Microsoft shares tumbled more than 6% on Thursday after issuing weaker-than-expected current-quarter guidance. The stock was on pace for its worst day in more than two years.
The decline followed the company’s fiscal second-quarter earnings, which exceeded Wall Street expectations. Microsoft reported $3.23 per share on $69.63 billion in revenue, surpassing analyst forecasts of $3.11 EPS and $68.78 billion in revenue, according to LSEG.
Weak Outlook Weighs on Shares
Despite beating estimates, Microsoft’s revenue guidance for the current quarter disappointed investors. Chief Financial Officer Amy Hood projected revenues between $67.7 billion and $68.7 billion, below the $69.78 billion expected by analysts. Microsoft’s 12.3% year-over-year revenue growth was also the slowest since mid-2023.
Adding to concerns, the company reported a slowdown in Azure and cloud services growth. The segment expanded 31%, a decline from the 33% growth seen in the prior quarter.

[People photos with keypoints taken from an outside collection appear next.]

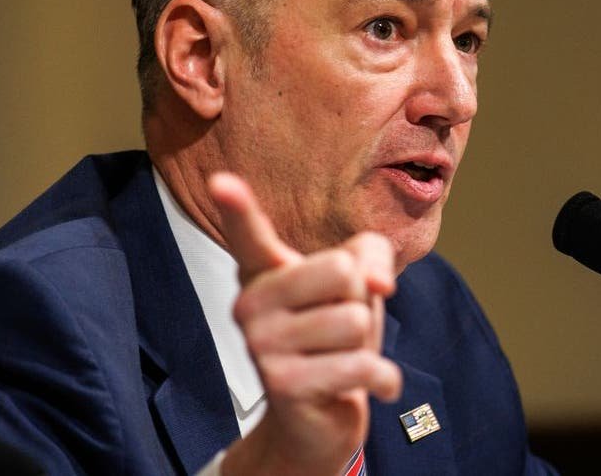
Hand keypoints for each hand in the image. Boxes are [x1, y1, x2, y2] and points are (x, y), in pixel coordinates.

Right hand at [208, 172, 401, 475]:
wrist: (319, 419)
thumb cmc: (336, 335)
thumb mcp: (361, 282)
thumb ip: (373, 255)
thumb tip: (379, 285)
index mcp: (262, 271)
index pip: (249, 233)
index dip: (236, 206)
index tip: (218, 181)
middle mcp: (250, 304)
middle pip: (342, 270)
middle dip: (360, 299)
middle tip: (339, 326)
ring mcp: (261, 346)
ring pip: (355, 319)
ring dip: (367, 343)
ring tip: (342, 357)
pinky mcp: (283, 386)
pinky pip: (362, 364)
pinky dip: (382, 379)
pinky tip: (366, 386)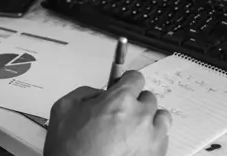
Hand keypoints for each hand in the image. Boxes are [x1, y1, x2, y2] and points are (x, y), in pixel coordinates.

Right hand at [44, 71, 170, 155]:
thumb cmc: (71, 151)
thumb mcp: (63, 109)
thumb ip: (85, 93)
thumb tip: (100, 93)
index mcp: (120, 101)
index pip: (136, 78)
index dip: (127, 82)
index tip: (124, 87)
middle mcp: (140, 117)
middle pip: (149, 98)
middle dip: (135, 103)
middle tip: (121, 115)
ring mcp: (151, 139)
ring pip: (161, 118)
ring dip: (149, 120)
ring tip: (132, 130)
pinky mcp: (157, 155)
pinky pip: (163, 140)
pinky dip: (151, 139)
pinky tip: (134, 145)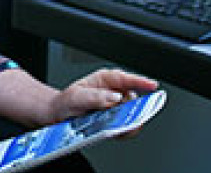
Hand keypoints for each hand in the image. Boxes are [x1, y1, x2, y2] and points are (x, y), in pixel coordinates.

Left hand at [44, 68, 158, 124]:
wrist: (58, 115)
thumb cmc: (66, 101)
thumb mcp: (76, 96)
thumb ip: (95, 96)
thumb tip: (114, 98)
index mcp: (104, 79)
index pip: (125, 78)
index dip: (141, 81)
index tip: (152, 85)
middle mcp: (112, 91)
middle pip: (133, 97)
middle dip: (136, 106)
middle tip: (133, 113)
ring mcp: (115, 106)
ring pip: (131, 112)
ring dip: (130, 119)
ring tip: (124, 126)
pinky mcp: (114, 120)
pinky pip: (125, 125)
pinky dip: (125, 130)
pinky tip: (119, 132)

Wall Street Stays Optimistic
Despite the weaker guidance, many Wall Street analysts remain bullish on Microsoft. Goldman Sachs analyst Kash Rangan called the company “well-positioned” to benefit from AI adoption and one of the most compelling investment opportunities in the industry.
Similarly, Bernstein’s Mark Moerdler stated that Microsoft has demonstrated its ability to drive both a cloud business and a leading AI business. He emphasized that Microsoft must now focus on growing its core Azure business independently of AI.
DeepSeek’s Impact on AI Market
Microsoft’s stock had already dipped 2% earlier in the week as part of a broader tech sector sell-off. The drop came after reports that Chinese startup DeepSeek had trained an open-source AI model at a fraction of the cost of competing U.S. products.
During the earnings call, CEO Satya Nadella confirmed that DeepSeek’s AI model, R1, is now available on GitHub and Microsoft’s Azure AI Foundry. He also stated that the model would eventually be accessible on Copilot+ PCs.
Other Tech Stocks Rebound
While Microsoft struggled, other major tech companies saw gains. Meta Platforms jumped nearly 4% after reporting strong results, while Tesla edged higher despite missing estimates. Meanwhile, IBM surged 14% on robust software growth driven by AI demand.
Microsoft’s weaker guidance and slowing cloud growth rattled investors, but analysts remain confident in its long-term AI strategy. With rising competition from DeepSeek and shifting AI economics, Microsoft’s ability to navigate these challenges will be closely watched.